START TEXT PROVIDED

Now for somewhat trickier plants, I would guess (and for now, this is just an educated guess based on what I've seen with less tricky plants in various situations) that the following would help: after separating your plants, soak both of their roots in water for a couple days and repot them afterward. If they survive in water for two days (which they just might in water, more easily than they would survive in soil directly after being disturbed), they'll likely survive the transplant afterward. Give them potassium sulfate (maybe even in the water while soaking, too). It reduces transplant shock.
If you separate them and you don't soak them in water, make sure to keep them out of bright light for one or two days (and put them back in bright light afterward, if that kind of plant likes bright light). If you do soak them in water, they may not be as bothered by light, but watch for wilting just in case. When light makes a plant wilt, that's very bad. Take the plant out of the light ASAP.

END TEXT PROVIDED
START RECORDS

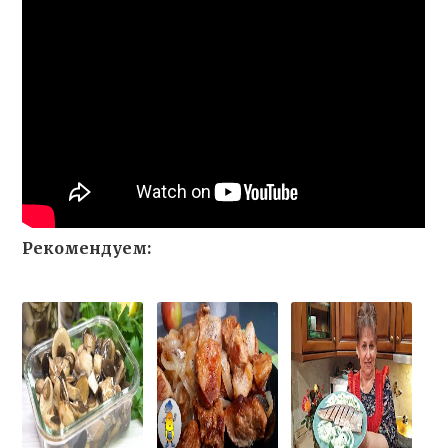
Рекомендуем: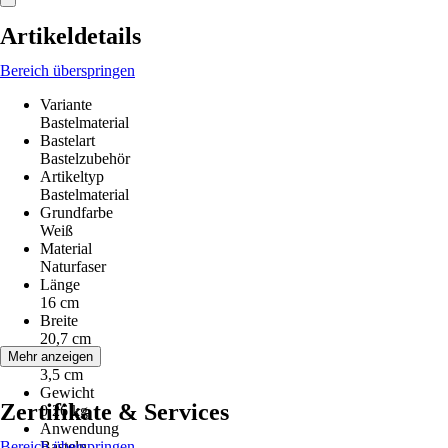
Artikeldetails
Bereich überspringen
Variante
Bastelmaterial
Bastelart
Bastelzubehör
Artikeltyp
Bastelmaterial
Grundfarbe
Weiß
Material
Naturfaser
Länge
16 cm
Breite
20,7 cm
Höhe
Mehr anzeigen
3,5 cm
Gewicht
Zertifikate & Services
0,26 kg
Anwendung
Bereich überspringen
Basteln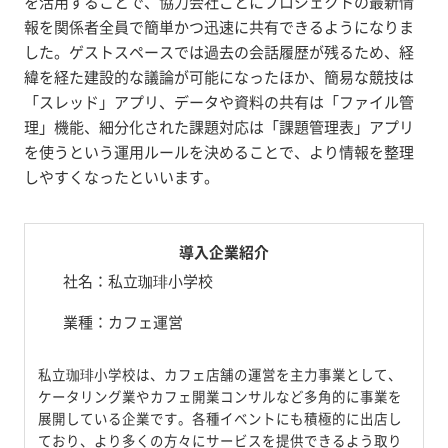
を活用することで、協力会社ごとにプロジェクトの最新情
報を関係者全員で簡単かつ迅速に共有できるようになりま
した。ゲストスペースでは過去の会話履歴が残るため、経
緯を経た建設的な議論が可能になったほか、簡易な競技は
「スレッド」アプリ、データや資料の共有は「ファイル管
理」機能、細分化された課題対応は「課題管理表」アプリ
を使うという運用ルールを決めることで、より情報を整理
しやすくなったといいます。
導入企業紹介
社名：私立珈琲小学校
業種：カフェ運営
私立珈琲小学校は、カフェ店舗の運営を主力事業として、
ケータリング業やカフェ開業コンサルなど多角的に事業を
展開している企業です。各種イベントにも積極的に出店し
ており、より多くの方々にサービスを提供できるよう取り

END RECORDS

- STUDY QUESTIONS
1. In the advice on separating plants, what does potassium sulfate reduce?
2. Write the next part of the advice on separating and repotting plants, picking up after its final sentence.

- ANSWERS PER TASK
1. Transplant shock.

2.
I can't guarantee this would work for trickier plants, but I would try it if I could afford the risk. In fact, I'm going to. I've got some eggplant, ground cherry and litchi tomato plants that are in this situation. None of them seem to grow root nodules along the stem in humid conditions like tomatoes do, and I've heard some of them (litchi tomatoes and ground cherries) are difficult to transplant. After my soil amendments arrive (worm castings, mycorrhizae and more potassium sulfate), I can try it out. Rather than repotting after soaking, I want to plant them outside, since I'm low on space, soil, containers, and time. They'll probably be covered with milk jugs afterward (so hardening off shouldn't be a huge deal). I try to avoid hardening off where possible, but I'm not saying you should. Anyway, I should be able to add more to my answer in a week or two. Feel free to remind me in a comment if I forget.
For much trickier plants, or if you just want to know for sure that you'll save one plant, you might be better off snipping one off and treating it as a cutting. The other one should be fine, in this case. However, for the one you cut off, I would personally try to cut it off so low that you get at least a root or two. Then your odds of success with that 'cutting' will be much better.
Alternately, you could just leave both plants together forever.